Please copy every line of the records below word for word, leaving out the pictures.

DATA PROVIDED =
* * * * *
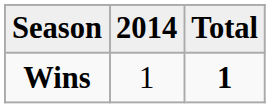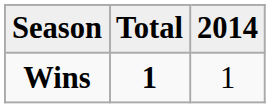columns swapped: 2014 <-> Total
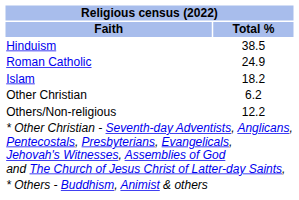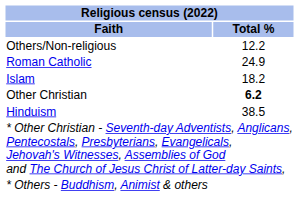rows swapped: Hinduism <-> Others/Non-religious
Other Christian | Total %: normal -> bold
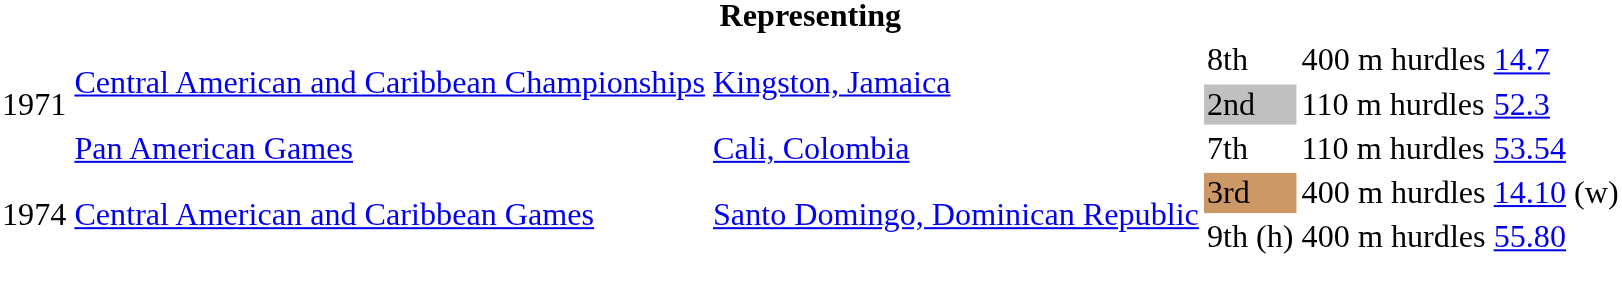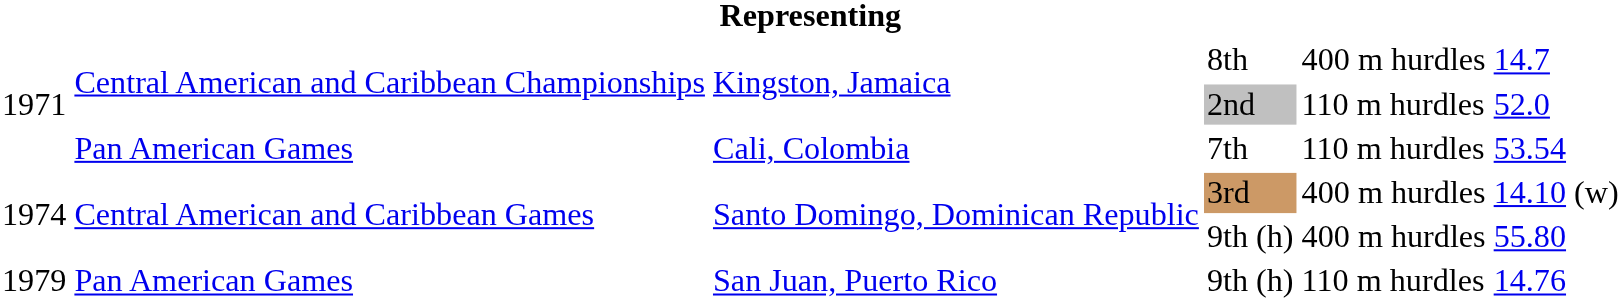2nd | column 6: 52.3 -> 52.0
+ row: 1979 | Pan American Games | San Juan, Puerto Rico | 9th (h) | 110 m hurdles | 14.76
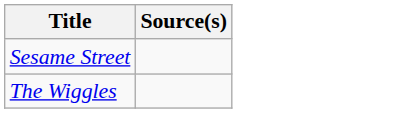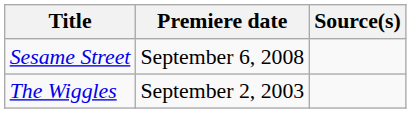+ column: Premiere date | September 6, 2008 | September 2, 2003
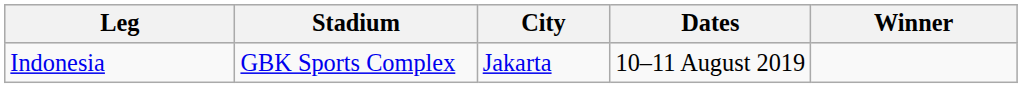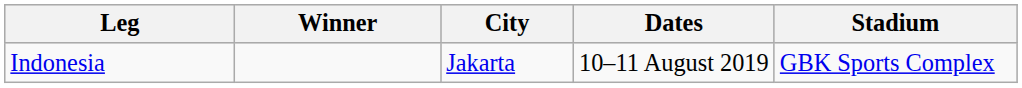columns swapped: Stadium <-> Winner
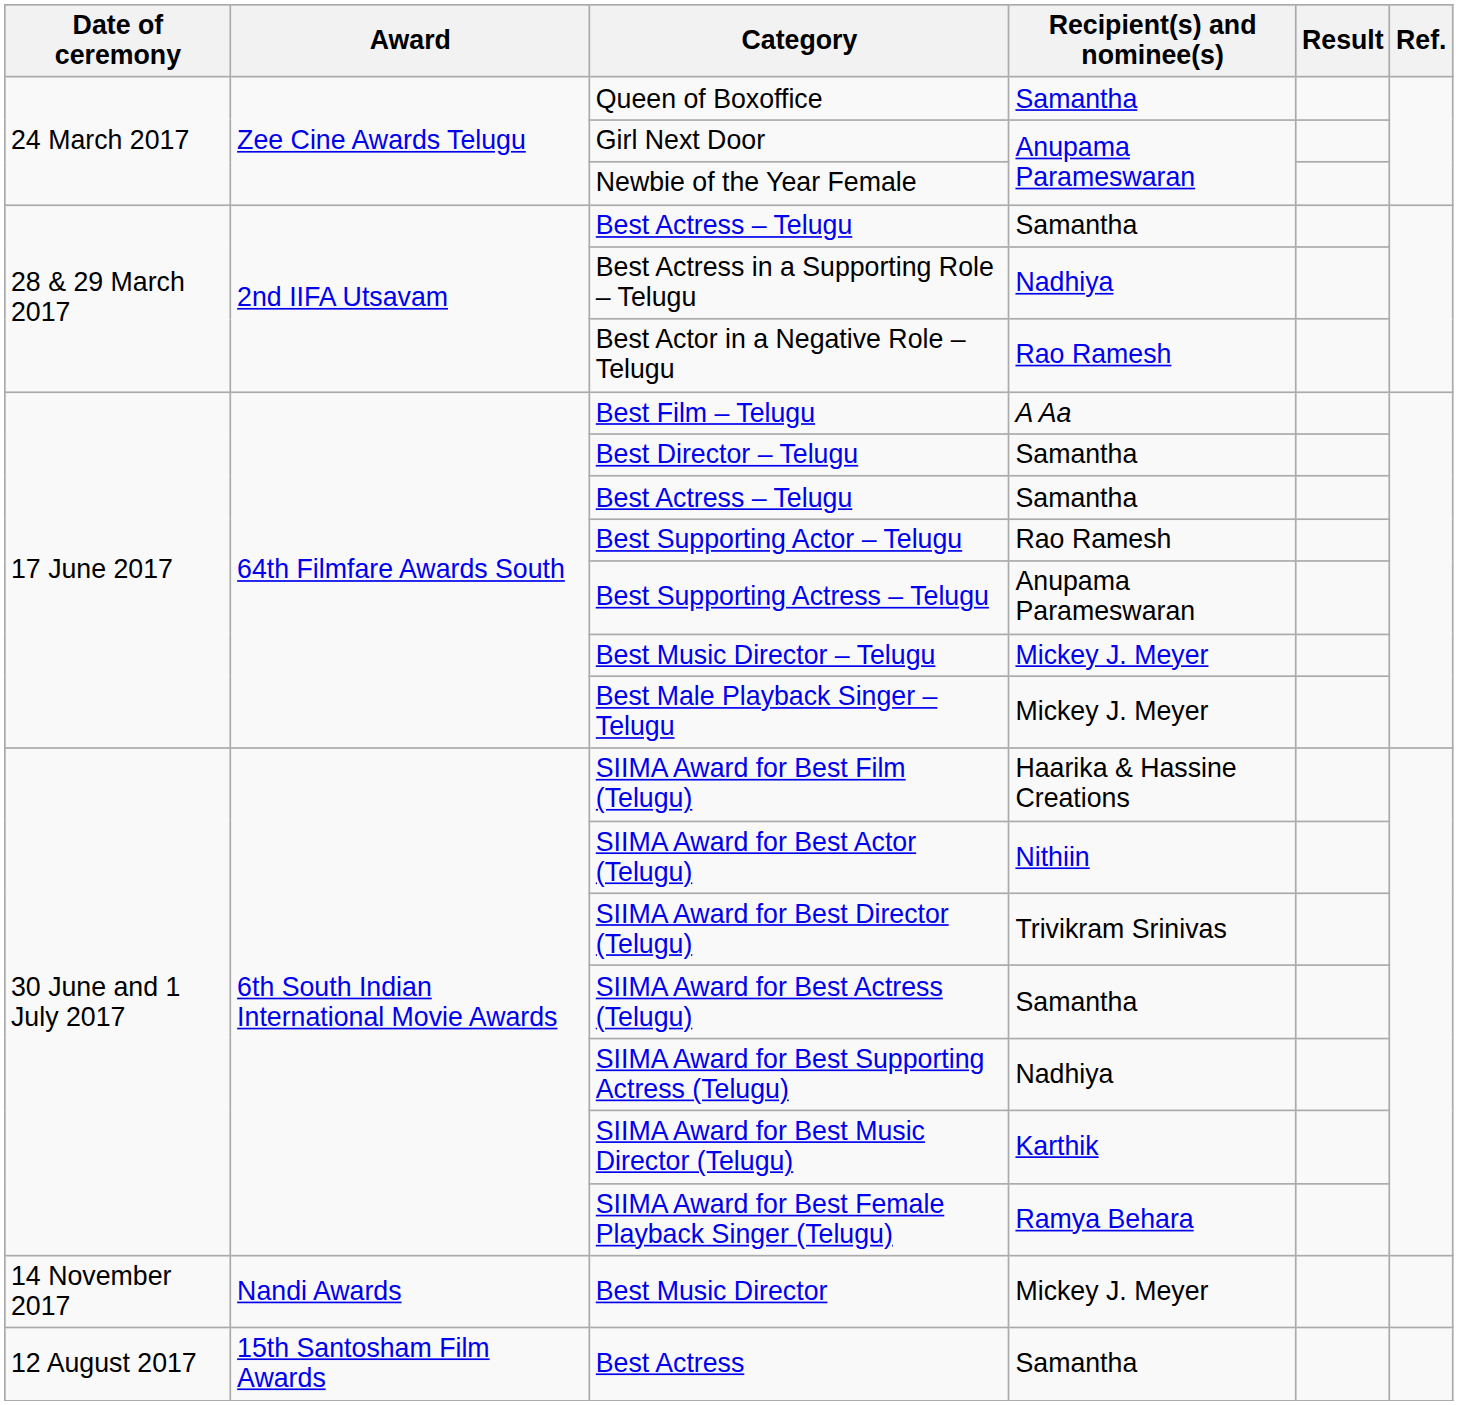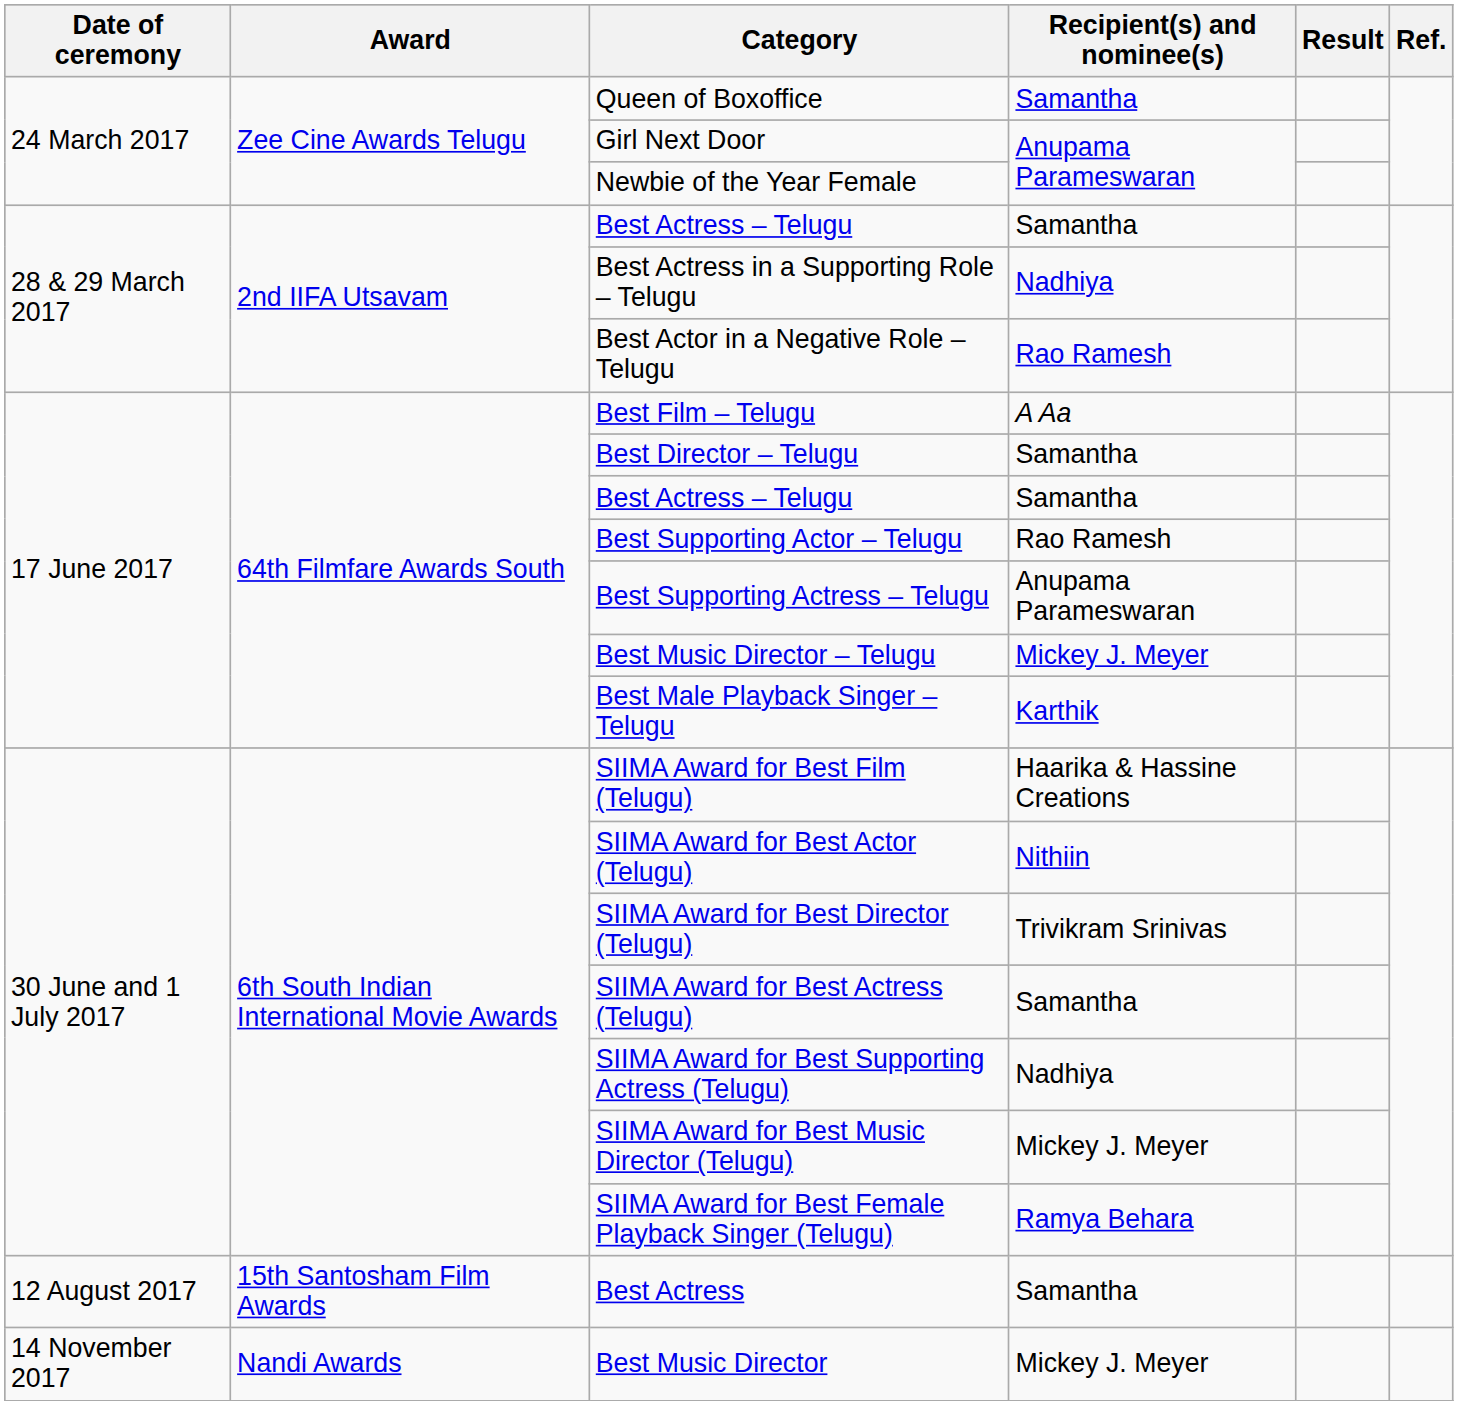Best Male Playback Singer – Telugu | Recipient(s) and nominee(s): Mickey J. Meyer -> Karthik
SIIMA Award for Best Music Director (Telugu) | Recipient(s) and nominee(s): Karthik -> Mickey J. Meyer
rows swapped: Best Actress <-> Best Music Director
* * * * *
ANSWER FOR THE TASK =
columns swapped: 2014 <-> Total
rows swapped: Hinduism <-> Others/Non-religious
Other Christian | Total %: normal -> bold
2nd | column 6: 52.3 -> 52.0
+ row: 1979 | Pan American Games | San Juan, Puerto Rico | 9th (h) | 110 m hurdles | 14.76
+ column: Premiere date | September 6, 2008 | September 2, 2003
columns swapped: Stadium <-> Winner
Best Male Playback Singer – Telugu | Recipient(s) and nominee(s): Mickey J. Meyer -> Karthik
SIIMA Award for Best Music Director (Telugu) | Recipient(s) and nominee(s): Karthik -> Mickey J. Meyer
rows swapped: Best Actress <-> Best Music Director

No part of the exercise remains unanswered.